Thankfully you have the tools to exact the bloodthirsty carnage that Fury demands. You can melee, air dash, run, gun and jump to your hearts content, and enjoy a series of random pickups that give buffs, extra abilities like a triple jump or extra speed, and a smorgasbord of different weapons of varying capabilities. You may encounter a NPC that will set you a task to complete for some tasty new gear, likewise you are sometimes offered the chance to lend, and subsequently keep a particular tool once you have greased a set number of foes with it.

A screenshot from Fury Unleashed

Because of its roguelike nature, there can be some occasions where you happen upon a badass weapon early doors which can imbalance things a tad, but the game is often so unforgiving that you won’t last for long before something kills you off. The sign of how compulsive Fury Unleashed truly becomes, is that getting killed is actually a good thing, as it means you get to venture out into its world once more, often with a brand new gun to play with, or some additional upgrades to your boy.

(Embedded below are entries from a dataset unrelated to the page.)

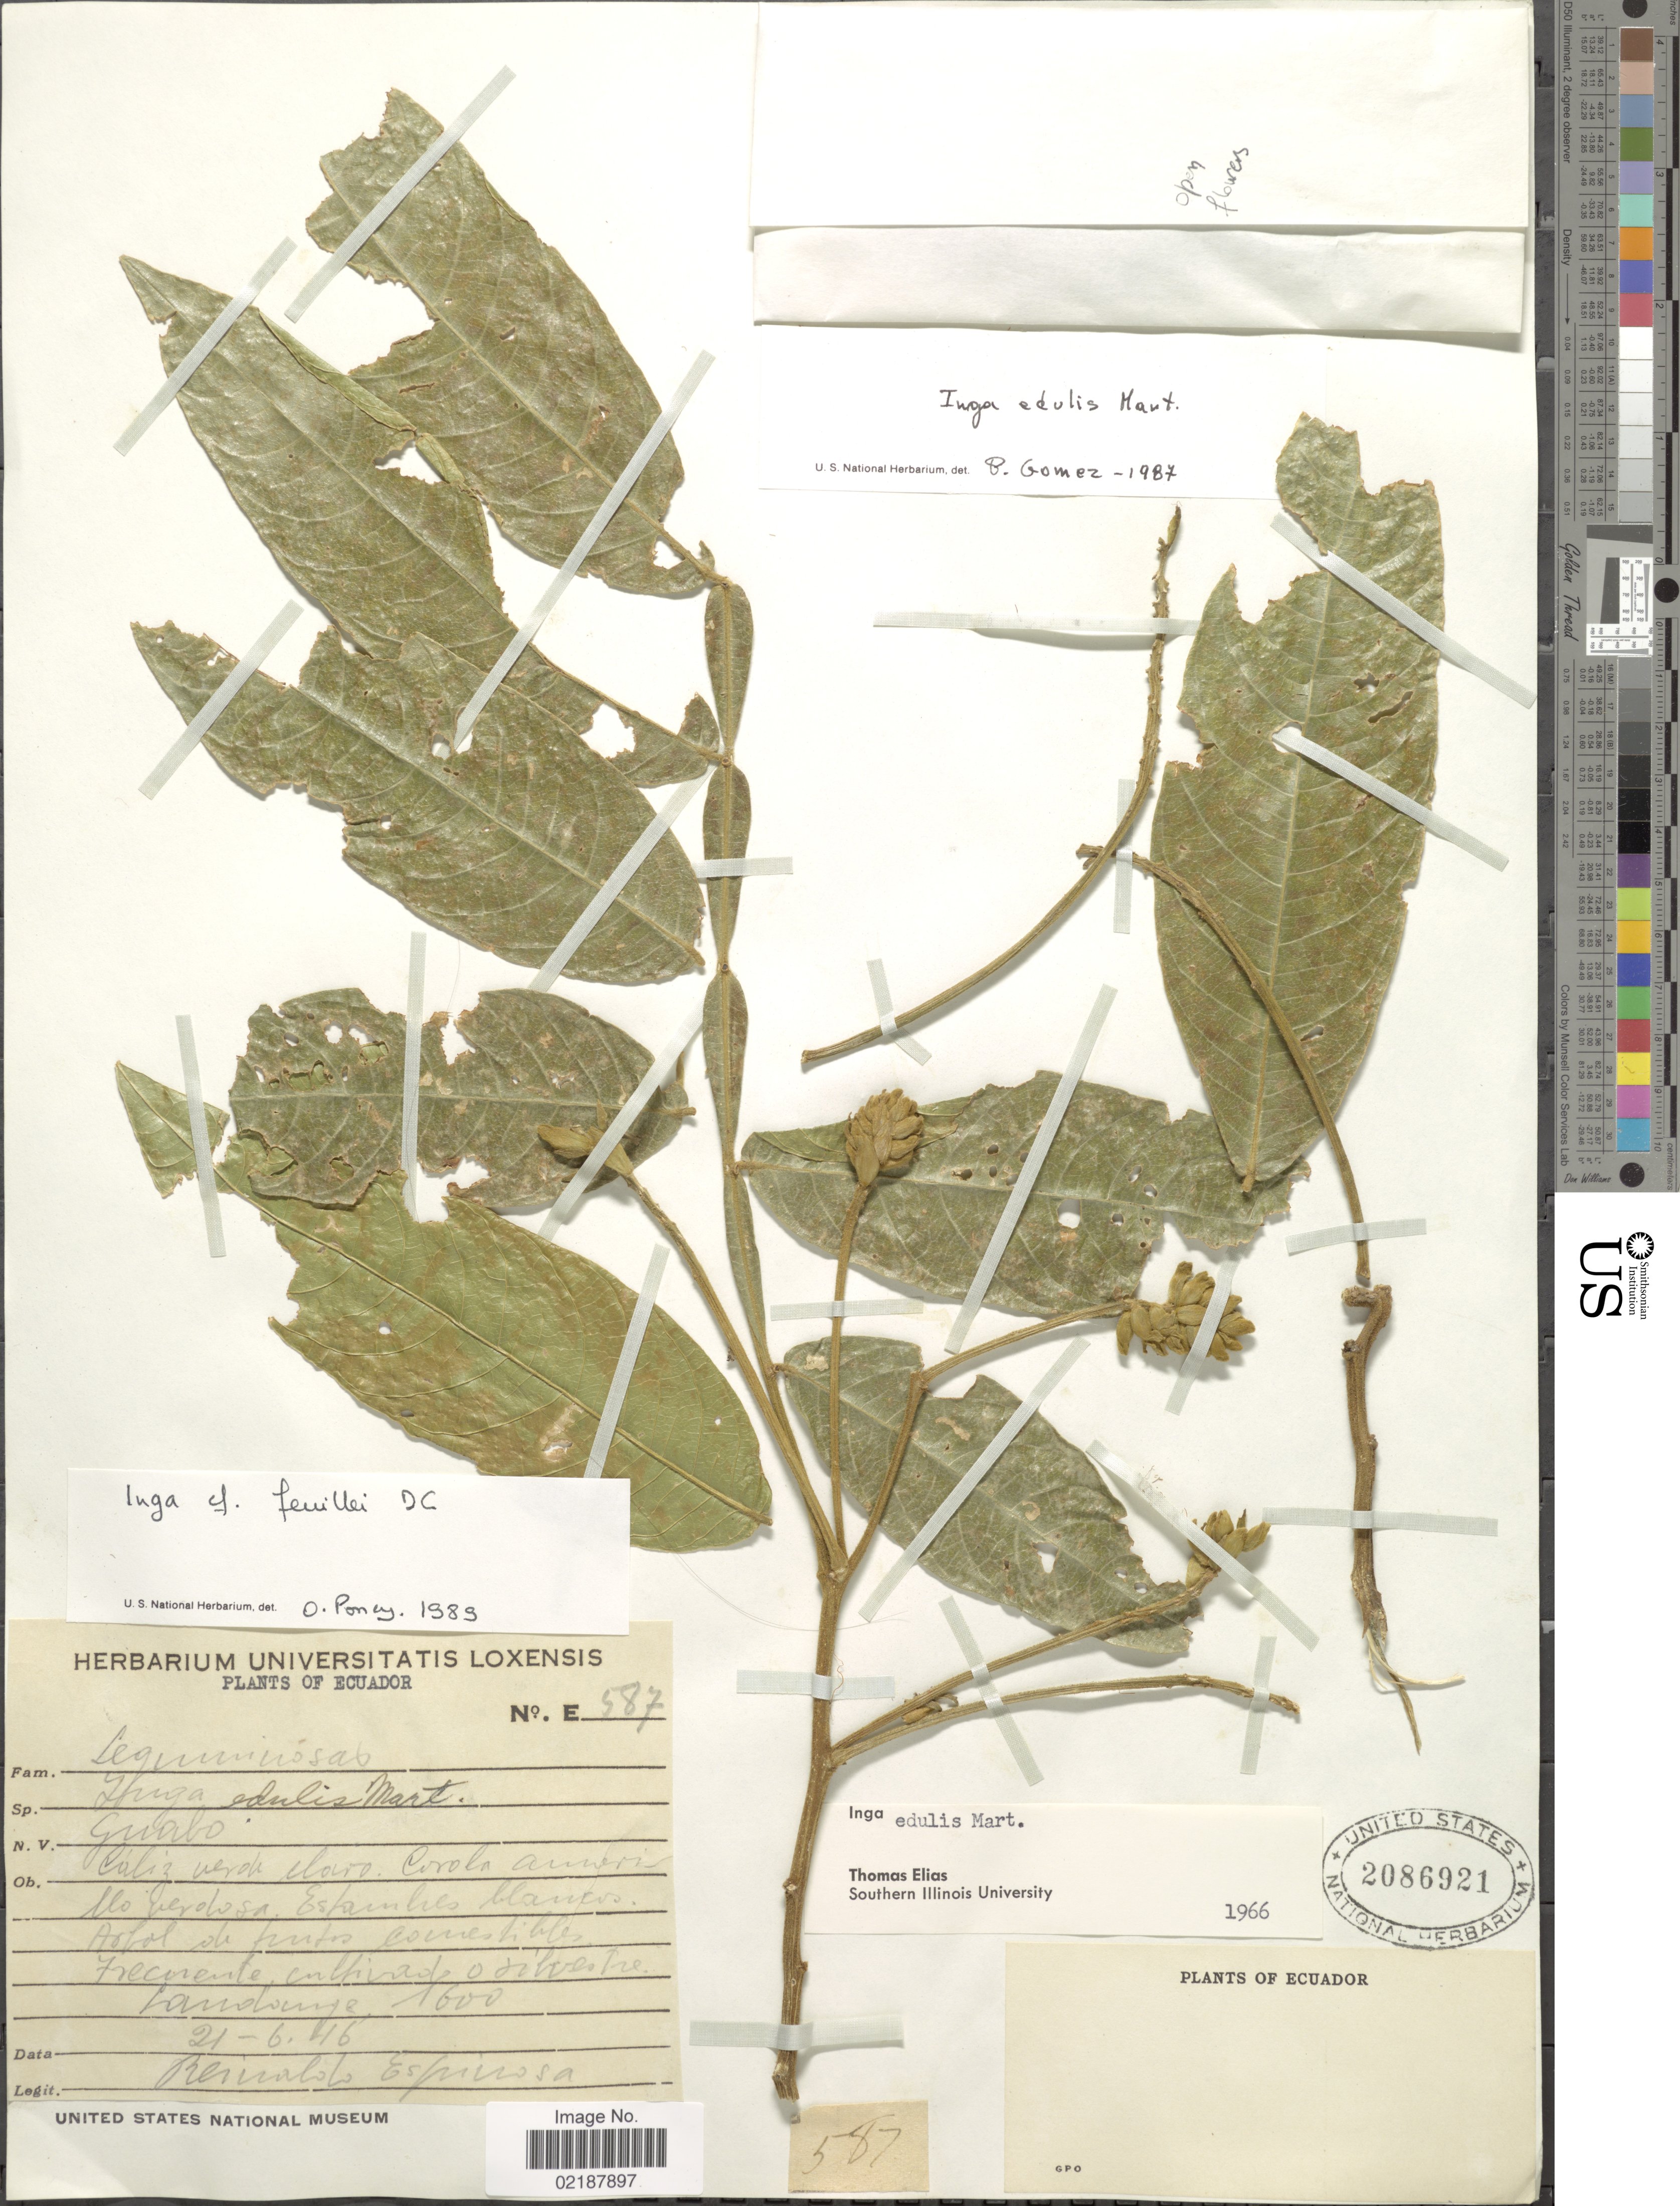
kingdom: Plantae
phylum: Tracheophyta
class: Magnoliopsida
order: Fabales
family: Fabaceae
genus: Inga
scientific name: Inga feuillei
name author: DC.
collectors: B. Espinosa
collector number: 587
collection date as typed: Transcribed d/m/y: 21/6/46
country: Ecuador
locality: Guabo, Landange.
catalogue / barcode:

This is a title that has been five years in the making, and it is clear that a lot of thought has gone into tweaking and manipulating its system to the product we have now. The roguelike tendencies can throw up some awkward playthroughs but overall it is a joy that richly rewards repeat runs. There are three, expanding to four comics to explore, and a plot that literally has you wanting to turn the next page, and like the very best comic books, far more sophisticated than the stylised art would have you believe. Apart from some at times tiny writing on the Switch handheld, it looks sublime, has riffage for days, and represents an excellent run and gun wormhole to disappear down in these bonkers times.


Great plot
Excellent comic gimmick
Tons of replayability


Small text
Tough difficulty may be too much for some

Editor Rating
Our Score


In Short

Apart from some at times tiny writing on the Switch handheld, Fury Unleashed looks sublime, has riffage for days, and represents an excellent run and gun wormhole to disappear down.